Convertible and pillar-less vehicle owners know the value of a good hardtop. Unlike its counterpart, the ?soft top', the hardtop offers excellent protection against harsh weather elements. This type of top also offers insulation against sound. And with its sleek design, the hard top adds instant style to any pillar-less ride. So if you're on the lookout for a new ?top' for your ride, get the one that doesn't damage easily. Go for the easy choice-the hardtop. To help you find the right hardtop for your ride, check out the following buying tips.
Basic types of hardtops
1. Removable hardtop- As is implied by its name, the removable hardtop is specially designed for easy installation and removal. Its one-piece design means that one or two people can easily lift, position, and install this hardtop. Manufactured using hardwearing materials like lightweight metal alloy, plastic, and fiberglass, this type of hardtop is built for lasting use. Originally, hardtops came with plastic rear windows. However, since plastic yellows over time, hardtop manufacturers have shifted to using glass rear windows.
2. Retractable hardtop-The retractable hardtop, also known as the coupe convertible, is the most expensive type of hardtop available. This is because this retractable top requires a motorized system to operate it. Retractable hardtops are generally built with three or four panels. These panels raise and lower through a small motor. A button on the driver's side operates the motorized system, letting the driver raise or lower the top with a push of a button. Despite being extremely convenient, there's a downside to this hardtop-and it isn't just its hefty price tag. For most convertible owners, the biggest issue with the retractable hardtop is the strain put on the engine by the hardtop's motorized system.

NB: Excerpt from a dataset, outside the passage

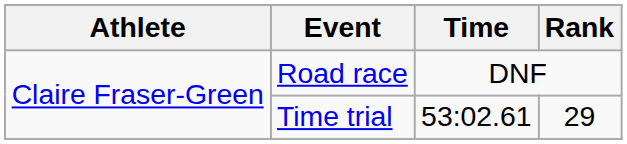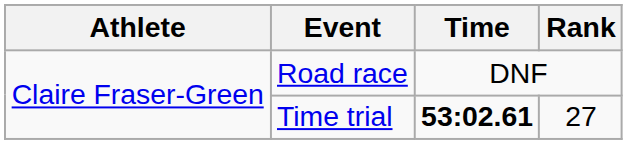Time trial | Time: normal -> bold
Time trial | Rank: 29 -> 27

3. Pillar-less hardtop-Unlike retractable and removable hardtops, the pillar-less hardtop is supported by the elements that can be found in the windshield and rear window. Its name was derived from its design, which didn't require a center pillar to stay rigid. A pillar-less hardtop needs a lot of reinforcement underneath to prevent shaking when the vehicle is running. Since the frame of a pillar-less hardtop is reinforced by more materials, it's actually more rigid compared to detachable hardtops.